Oleh Oki Lukito
Pelabuhan Indonesia (Pelindo) pasca merger mempunyai sejumlah Pekerjaan Rumah (PR) salah satunya memfungsikan secara maksimal pelabuhan yang idle capacity. Hal tersebut seyogyanya dilakukan dalam upaya turut serta memacu kinerja program Tol Laut. Program ini penting bagi efektivitas dan efisiensi layanan distribusi logistik di seluruh wilayah Indonesia yang bertujuan menghilangkan disparitas harga antarwilayah.
Pelindo yang mempunyai core business terminal operator sangat relevan melaksanakan Perpres No. 27 tahun 2021 tentang Penyelenggaraan Kewajiban Pelayanan Publik untuk Angkutan Barang dari dan ke Daerah Tertinggal, Terpencil, Terluar, dan Perbatasan (T3P) yang salah satu goalnya menghilangkan disparitas harga.
Fakta yang terjadi harga barang naik setelah keluar dari pelabuhan sampai di grosir dan akan lebih mahal lagi sampai retail.
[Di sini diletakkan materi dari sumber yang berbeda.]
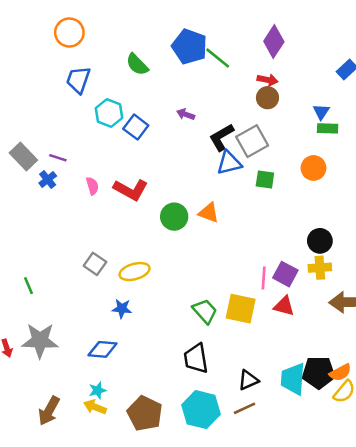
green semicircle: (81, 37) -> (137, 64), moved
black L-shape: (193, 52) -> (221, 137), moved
Disparitas harga cukup tajam terjadi khususnya di Kawasan Timur Indonesia (KTI), antaralain disebabkan kondisi ekonomi wilayahnya dan transportasi yang belum menyatu.
Salah satu penyebabnya adalah banyaknya variable cost setelah barang keluar dari pelabuhan
Yang harus diperhatikan bukan hanya transportasinya, tetapi juga perkembangan ekonomi dan petumbuhan wilayahnya itu sendiri. Pelindo pasca merger bisa memaksimalkan fungsi pelabuhan untuk menciptakan efisiensi bukan hanya di internal perusahaan. Fasilitas yang ada di pelabuhan Pelindo umumnya sudah cukup memenuhi kebutuhan, seperti kolam labuh, dermaga, jasa pandu, pergudangan, peralatan bongkar muat, lahan penumpukan barang. Akan tetapi sarana pergudangan sebagai pendukung kegiatan bongkar-muat telah beralih fungsi.
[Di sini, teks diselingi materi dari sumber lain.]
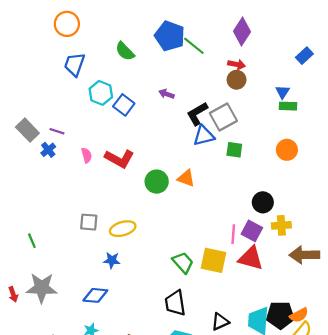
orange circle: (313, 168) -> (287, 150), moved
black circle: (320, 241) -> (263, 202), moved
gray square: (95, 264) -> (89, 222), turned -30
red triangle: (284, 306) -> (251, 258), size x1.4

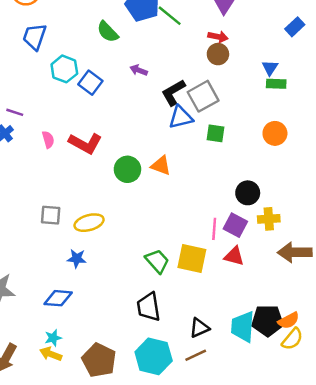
green semicircle: (125, 51) -> (108, 32), moved
red triangle: (251, 258) -> (234, 256), size x0.7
Seiring perubahan perilaku pengguna jasa, pelaku usaha lebih banyak menggunakan pola penyimpanan nonpermanent (truck loosing). Fungsi gudang tereduksi, dan fasilitas idle ini dapat dimanfaatkan oleh perusahaan BUMN lainnya.
Sejujurnya program Tol Laut sejak dicangkan tahun 2015 belum dapat mencapai tujuan penurunan atau penghilangan disparitas harga barang sesuai dengan yang diharapkan. Proses angkutan atau distribusi barang memang lancar, namun kelancaraan itu belum berpengaruh signifikan terhadap kesetaraan harga barang.
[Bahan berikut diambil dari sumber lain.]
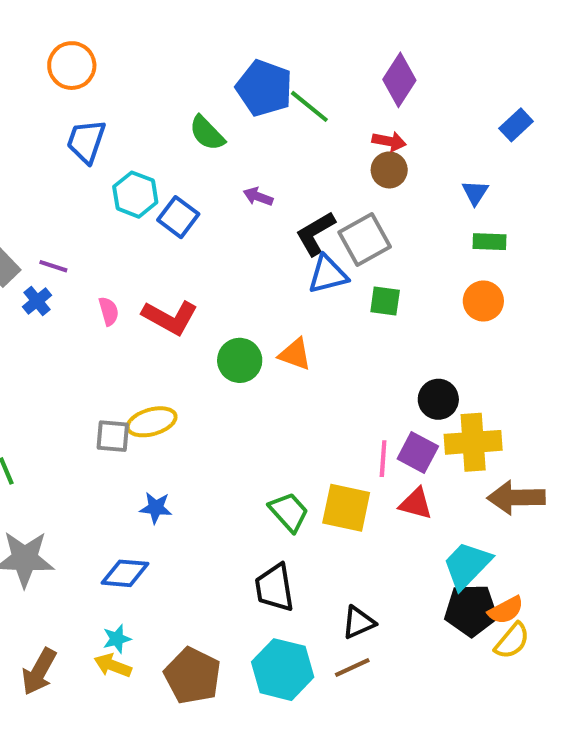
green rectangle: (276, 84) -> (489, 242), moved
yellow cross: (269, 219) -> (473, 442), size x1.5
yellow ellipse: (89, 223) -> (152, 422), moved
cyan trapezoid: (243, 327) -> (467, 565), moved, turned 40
Tol Laut tidak dapat dibiarkan berjalan sendiri untuk menopang pertumbuhan di KTI dan penurunan disparitas harga, diperlukan sinergi. Menjadikan pelabuhan sebagai Port and Trading Market adalah formula yang tepat mendampingi program Tol Laut untuk capaian kesetaraan harga komoditas.
Sebagai referensi Kementerian Perhubungan tahun ini menambah empat trayek baru Tol Laut di Indonesia Timur menjadi 30 trayek. Rute ini melibatkan 106 pelabuhan, terdiri atas sembilan pelabuhan pangkal dan 97 pelabuhan singgah. Indonesia memiliki 3.089 pelabuhan, 103 pelabuhan diantaranya dikelola oleh Pelindo.
Sebanyak 934 pelabuhan dikelola Kementerian Perhubungan dan Badan Usaha Pelabuhan (BUP) sedangkan 2.052 pelabuhan sebagai Terminal Untuk Dikelola Sendiri (TUKS).